>>>

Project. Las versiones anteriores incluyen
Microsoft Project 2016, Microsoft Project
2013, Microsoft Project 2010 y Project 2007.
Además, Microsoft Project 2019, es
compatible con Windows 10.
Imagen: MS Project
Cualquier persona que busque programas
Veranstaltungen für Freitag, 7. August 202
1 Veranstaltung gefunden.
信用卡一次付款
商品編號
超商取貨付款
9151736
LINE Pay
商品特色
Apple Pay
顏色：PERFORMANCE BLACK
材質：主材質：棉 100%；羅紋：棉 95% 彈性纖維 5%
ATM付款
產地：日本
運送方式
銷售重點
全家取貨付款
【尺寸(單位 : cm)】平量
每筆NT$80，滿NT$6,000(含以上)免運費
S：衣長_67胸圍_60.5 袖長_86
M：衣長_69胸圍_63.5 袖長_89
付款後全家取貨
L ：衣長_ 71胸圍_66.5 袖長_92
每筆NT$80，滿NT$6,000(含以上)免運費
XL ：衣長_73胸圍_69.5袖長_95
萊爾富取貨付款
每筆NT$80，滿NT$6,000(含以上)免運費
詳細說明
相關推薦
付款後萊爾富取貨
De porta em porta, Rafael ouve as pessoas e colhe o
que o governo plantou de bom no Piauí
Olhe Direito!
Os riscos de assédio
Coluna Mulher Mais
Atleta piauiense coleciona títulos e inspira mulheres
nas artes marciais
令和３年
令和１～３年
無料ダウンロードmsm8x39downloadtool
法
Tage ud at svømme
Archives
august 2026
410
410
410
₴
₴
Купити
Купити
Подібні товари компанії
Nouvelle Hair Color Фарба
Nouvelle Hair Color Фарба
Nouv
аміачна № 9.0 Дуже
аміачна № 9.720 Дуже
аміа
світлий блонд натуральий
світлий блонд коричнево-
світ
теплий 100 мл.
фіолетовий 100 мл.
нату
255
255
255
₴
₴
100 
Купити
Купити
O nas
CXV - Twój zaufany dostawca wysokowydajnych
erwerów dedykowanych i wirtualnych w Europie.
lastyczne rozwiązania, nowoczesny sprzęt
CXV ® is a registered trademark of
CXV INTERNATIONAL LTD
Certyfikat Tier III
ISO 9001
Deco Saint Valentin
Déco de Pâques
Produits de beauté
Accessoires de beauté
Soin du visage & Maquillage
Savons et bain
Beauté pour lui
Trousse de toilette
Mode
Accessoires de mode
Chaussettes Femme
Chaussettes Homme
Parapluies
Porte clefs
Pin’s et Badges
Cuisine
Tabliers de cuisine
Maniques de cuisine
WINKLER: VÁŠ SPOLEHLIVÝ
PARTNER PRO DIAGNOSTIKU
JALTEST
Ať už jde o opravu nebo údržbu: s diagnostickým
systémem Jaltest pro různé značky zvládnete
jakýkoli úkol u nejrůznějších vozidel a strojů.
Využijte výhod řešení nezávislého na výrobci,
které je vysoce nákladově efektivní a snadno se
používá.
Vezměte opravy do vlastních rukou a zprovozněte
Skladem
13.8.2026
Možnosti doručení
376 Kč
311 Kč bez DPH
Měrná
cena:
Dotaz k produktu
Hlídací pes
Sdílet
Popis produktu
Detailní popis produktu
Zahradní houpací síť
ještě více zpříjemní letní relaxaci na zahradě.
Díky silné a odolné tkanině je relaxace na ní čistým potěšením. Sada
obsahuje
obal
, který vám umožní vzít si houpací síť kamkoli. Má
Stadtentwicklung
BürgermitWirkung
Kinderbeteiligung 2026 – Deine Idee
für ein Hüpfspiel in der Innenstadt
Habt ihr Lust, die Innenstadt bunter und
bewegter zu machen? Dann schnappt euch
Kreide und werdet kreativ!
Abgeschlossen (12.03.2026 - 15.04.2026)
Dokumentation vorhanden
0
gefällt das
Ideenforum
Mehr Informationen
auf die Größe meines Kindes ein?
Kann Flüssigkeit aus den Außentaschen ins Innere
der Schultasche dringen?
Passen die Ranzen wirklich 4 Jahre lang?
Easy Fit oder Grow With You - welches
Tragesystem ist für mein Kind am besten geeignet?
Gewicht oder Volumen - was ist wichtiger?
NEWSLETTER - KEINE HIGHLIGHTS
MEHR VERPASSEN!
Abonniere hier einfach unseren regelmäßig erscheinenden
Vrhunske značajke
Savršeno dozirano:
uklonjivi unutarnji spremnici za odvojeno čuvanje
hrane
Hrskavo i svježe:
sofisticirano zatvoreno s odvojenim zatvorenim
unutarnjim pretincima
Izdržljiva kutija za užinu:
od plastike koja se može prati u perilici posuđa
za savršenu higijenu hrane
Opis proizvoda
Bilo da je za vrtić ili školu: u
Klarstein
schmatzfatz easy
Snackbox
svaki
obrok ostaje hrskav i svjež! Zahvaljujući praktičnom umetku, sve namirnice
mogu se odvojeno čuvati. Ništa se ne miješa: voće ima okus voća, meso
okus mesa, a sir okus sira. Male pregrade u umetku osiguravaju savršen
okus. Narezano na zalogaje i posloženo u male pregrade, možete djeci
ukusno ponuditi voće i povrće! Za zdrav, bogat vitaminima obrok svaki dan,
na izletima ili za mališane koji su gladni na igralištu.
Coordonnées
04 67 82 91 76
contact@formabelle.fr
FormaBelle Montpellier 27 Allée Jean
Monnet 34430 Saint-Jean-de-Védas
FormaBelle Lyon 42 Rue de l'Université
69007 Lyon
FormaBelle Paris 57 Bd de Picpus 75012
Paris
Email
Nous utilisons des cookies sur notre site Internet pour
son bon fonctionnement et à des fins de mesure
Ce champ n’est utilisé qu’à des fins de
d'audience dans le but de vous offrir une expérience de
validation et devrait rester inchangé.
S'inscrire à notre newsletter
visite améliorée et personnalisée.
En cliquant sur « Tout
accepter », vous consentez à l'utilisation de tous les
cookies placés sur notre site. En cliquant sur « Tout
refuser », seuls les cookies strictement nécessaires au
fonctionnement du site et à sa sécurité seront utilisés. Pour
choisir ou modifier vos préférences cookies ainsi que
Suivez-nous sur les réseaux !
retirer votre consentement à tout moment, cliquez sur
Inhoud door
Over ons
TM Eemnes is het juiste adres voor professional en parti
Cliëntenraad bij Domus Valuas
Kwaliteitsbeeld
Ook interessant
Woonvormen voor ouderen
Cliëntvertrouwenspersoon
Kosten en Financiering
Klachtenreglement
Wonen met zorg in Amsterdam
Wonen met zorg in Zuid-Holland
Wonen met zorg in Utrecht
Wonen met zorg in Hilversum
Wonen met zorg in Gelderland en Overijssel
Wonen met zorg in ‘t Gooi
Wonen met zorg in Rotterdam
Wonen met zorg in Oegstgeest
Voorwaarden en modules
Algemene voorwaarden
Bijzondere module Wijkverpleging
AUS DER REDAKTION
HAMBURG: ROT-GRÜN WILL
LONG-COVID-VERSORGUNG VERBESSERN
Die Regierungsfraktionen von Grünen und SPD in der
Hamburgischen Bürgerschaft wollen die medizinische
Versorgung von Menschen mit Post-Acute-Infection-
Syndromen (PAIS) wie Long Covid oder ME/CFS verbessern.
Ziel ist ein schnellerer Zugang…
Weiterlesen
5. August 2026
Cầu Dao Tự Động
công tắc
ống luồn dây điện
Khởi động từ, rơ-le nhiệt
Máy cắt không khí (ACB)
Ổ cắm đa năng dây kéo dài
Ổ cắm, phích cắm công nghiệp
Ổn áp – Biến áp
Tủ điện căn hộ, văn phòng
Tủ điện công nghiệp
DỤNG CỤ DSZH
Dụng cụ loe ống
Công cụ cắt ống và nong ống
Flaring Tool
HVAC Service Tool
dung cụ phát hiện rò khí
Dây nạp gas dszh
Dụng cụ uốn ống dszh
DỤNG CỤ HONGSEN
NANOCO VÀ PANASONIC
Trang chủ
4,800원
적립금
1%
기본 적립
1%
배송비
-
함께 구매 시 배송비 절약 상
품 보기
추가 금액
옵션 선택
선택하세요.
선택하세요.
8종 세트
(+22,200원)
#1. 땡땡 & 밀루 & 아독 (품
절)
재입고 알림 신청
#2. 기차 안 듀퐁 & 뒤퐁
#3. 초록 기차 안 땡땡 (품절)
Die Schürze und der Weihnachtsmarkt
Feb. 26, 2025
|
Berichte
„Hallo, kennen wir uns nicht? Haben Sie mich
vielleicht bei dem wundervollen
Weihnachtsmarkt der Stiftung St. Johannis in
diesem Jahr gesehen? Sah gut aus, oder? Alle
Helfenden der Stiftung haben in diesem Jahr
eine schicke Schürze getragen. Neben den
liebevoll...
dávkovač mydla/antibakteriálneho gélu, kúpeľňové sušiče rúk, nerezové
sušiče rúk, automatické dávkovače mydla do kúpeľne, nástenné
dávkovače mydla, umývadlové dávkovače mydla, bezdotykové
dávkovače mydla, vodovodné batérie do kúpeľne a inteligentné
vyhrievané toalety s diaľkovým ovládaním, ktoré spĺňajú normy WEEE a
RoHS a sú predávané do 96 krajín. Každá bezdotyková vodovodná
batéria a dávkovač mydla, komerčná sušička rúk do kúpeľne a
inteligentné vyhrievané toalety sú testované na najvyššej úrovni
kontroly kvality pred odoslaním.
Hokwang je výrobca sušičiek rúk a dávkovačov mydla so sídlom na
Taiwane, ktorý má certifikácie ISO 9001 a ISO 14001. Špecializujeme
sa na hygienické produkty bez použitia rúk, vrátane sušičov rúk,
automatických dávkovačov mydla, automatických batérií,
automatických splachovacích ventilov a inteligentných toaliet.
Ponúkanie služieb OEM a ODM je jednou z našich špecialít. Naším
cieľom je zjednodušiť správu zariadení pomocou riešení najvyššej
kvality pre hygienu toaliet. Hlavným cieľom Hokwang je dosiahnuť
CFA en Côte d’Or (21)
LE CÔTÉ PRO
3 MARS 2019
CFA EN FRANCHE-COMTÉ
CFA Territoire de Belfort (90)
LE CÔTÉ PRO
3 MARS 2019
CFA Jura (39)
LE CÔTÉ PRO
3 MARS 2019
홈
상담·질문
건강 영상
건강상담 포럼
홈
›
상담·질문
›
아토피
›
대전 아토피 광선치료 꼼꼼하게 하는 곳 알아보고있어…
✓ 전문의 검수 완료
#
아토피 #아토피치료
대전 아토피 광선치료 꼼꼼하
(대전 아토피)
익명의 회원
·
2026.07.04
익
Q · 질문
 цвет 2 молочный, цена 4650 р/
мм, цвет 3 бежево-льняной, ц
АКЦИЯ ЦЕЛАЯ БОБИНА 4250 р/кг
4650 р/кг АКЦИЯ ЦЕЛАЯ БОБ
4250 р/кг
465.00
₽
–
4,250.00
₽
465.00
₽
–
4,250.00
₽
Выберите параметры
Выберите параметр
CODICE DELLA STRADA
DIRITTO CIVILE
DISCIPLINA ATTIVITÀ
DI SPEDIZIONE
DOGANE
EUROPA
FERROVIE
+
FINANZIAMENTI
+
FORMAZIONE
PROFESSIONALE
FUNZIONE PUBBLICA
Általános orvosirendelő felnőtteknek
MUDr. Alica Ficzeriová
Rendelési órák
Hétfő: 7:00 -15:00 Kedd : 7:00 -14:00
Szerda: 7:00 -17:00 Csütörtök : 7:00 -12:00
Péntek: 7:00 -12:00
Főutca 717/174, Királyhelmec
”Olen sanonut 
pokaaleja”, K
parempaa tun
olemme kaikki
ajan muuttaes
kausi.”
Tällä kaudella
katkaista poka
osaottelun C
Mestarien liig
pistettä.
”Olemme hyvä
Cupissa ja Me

<<<

Work instructions
Copy all lines from the data that hold the word "toaliet".

Answer space
automatických splachovacích ventilov a inteligentných toaliet.
kvality pre hygienu toaliet. Hlavným cieľom Hokwang je dosiahnuť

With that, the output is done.